Depending on where the project is in development - any of these answers could be sufficient. The challenge is when differences exist between how the two parties interpret the message.

Some quick heuristics for language vs. development robustness.

Best practices on removing the word “done” from your projects

  • Empower the end user to own the logic: Sometimes, business users will treat the work of the data scientist as “magic.” This serves nobody - the model is not truly a “black box.” The code that dictates the inputs, the outputs, and the algorithmic approach is all logic. Sometimes the inference for a local prediction can’t be explained directly; that is a different topic than the overall problem design. Encourage conversation.
  • Educate the end user on the work of model building and management: There is a lot of work to put models into production, and to maintain them once there - for example, with regard to drift, retraining, training/serving skew, security, maintenance, etc. End users should know they are investing in developing a system; the model is an artifact, not an end product, of that system.
  • Foster a learning culture and growth mindsets: Most parties working on data science projects are on a learning journey together. There is a significant amount that is “new” - most data scientists learn through apprenticeship – which can create challenges for how to communicate effectively. Simply acknowledging this can make an important difference.
  • Clearly articulate the tradeoffs with “good enough analysis”: In the data science workflow, it is easy to get stuck in a variety of local optima. For example, repeatedly asking for ad hoc analyses may give a greater intuition for the problem, while never giving the data scientist the time to professionalize her code. On the other hand, pushing for automation of a system may lead to too narrowly specifying the problem, eroding potential value. With software, there are real tradeoffs between flexibility and automation - and it is important to consider the appropriate balance for the system being defined.

When considering “done”, a large risk present in a “good enough analysis” culture is the potential to create technical debt. Technical debt often goes unrecognized until it is too late, creating unacknowledged costs that will eventually need to be paid down. Even with a high prevalence of ad hoc work, it is not an excuse for running an “unclean” process. Below, please find a few recommendations to “keep things clean.”

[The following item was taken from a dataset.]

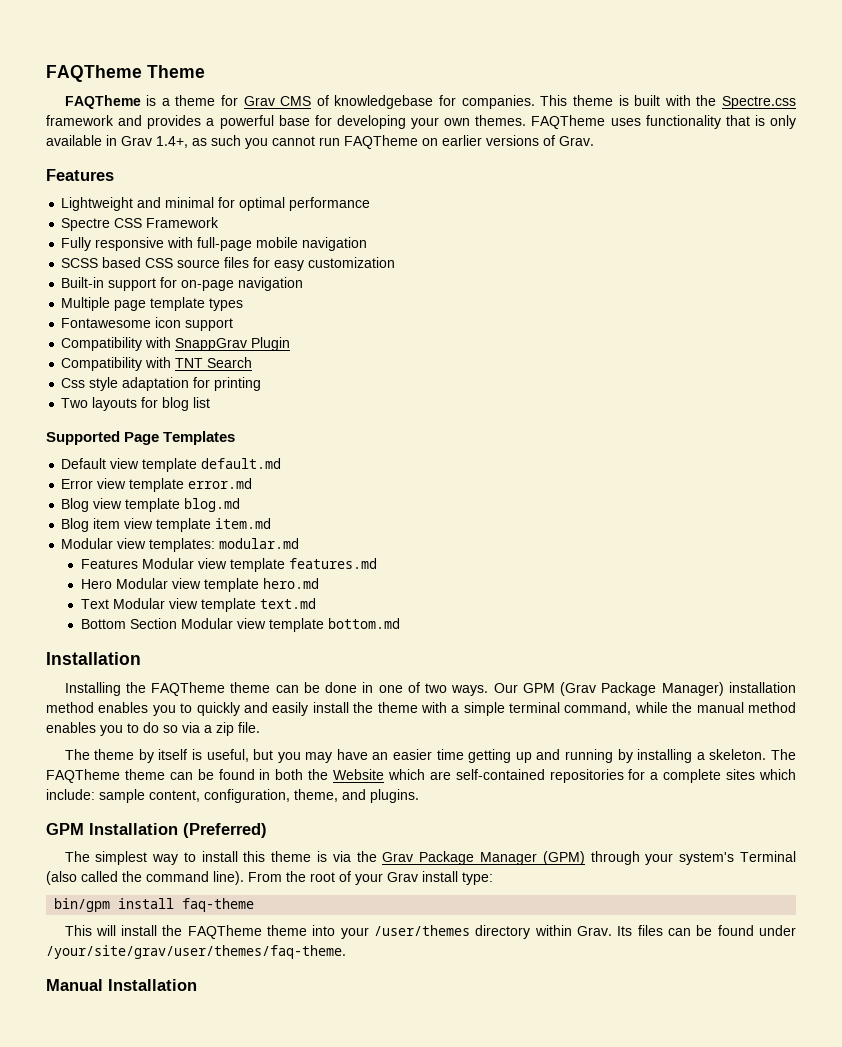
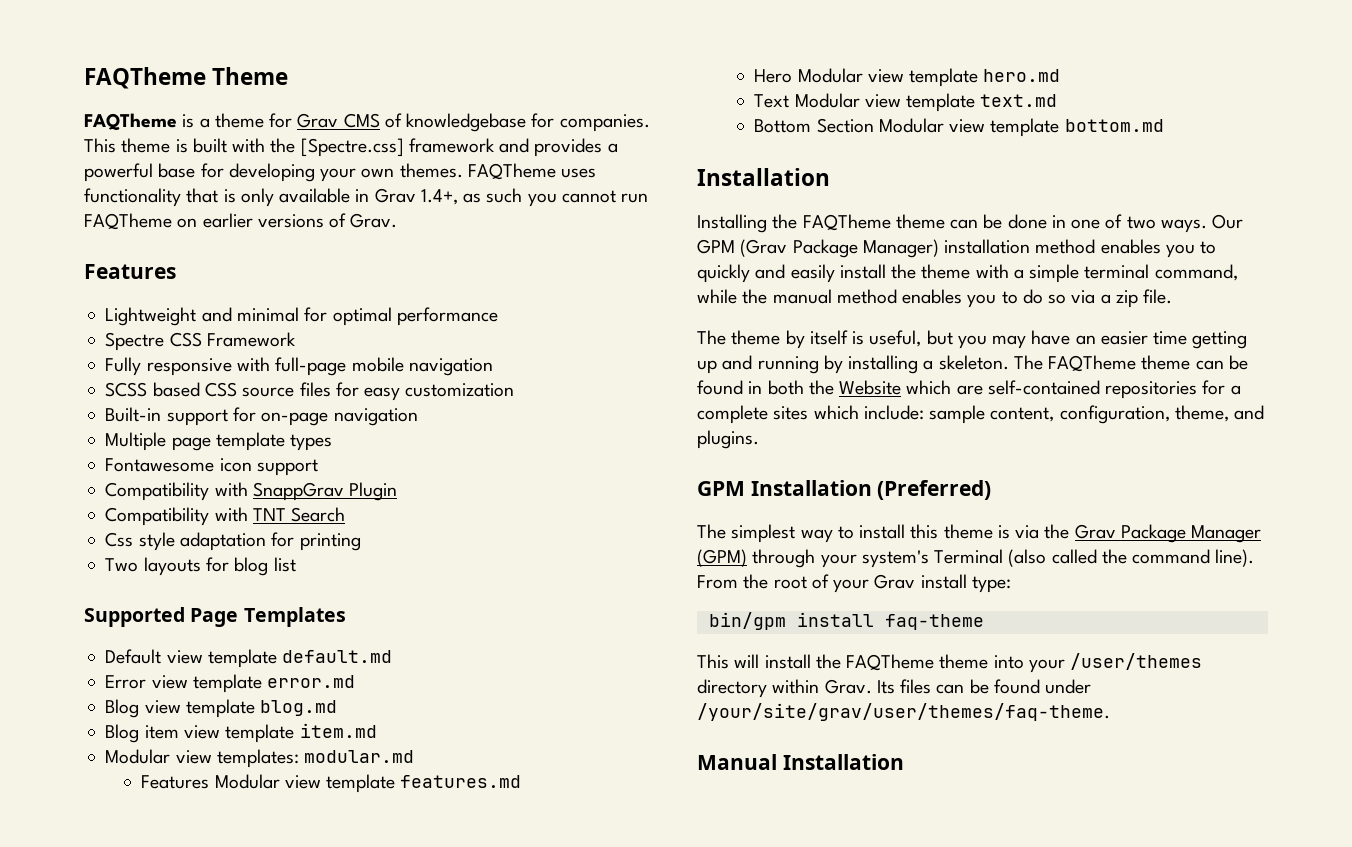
[721,96,796,109] Spectre.css -> [300,138,404,157] [Spectre.css]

Tips for cleanliness in development:
  • Use code spikes: Code spikes are a term from XP Programming that refer to code used to understand a problem rather than develop working code. For data science, I treat EDA as the same - and keep it out of /src within the codebase.
  • Enforce a good PR process: Google has a wonderful guide for code reviewers. Key quote for me is, “Don’t accept PRs that degrade the code health of the system. Most systems become complex through many small changes that add up, so it’s important to prevent even small complexities in new changes.”
  • Refactor and redesign as necessary: Clean code really pays off, and one should restructure the codebase as the problem definition changes. Here, it’s helpful to think about Martin Fowler’s YAGNI and Rule of Three.
Tips for cleanliness in sprint planning:
  • Ensure Sprint Goals are output driven: Writing Sprint Goals are a bit of an art, needing to be both ambitious and achievable. As data scientists practice goal setting, watch out for task-oriented outcomes that make acceptance criteria less valuable and can lead to reduced productivity.
  • Limit User Stories to 1-2 story points: Remember that story points are used to size work during sprints. They aren’t a tool to measure a developer’s productivity, and should not shouldn’t bleed across sprints.
  • Create viable “Plan Bs”: Creating options is what makes Agile work work well. When building out “Agile tests” (prior post here), it is important to have credible alternatives for a path forward. Otherwise, the team won’t be managing risk - they’ll be rationalizing themselves towards a predefined outcome.

Good luck!

Hopefully after reading this, you’ll agree to the danger of using the word “done” in cross-functional teams. Fortunately, with awareness, there are many things that teams can do - in terms of both culture and process - that foster innovation and improve the likelihood of success in data science initiatives.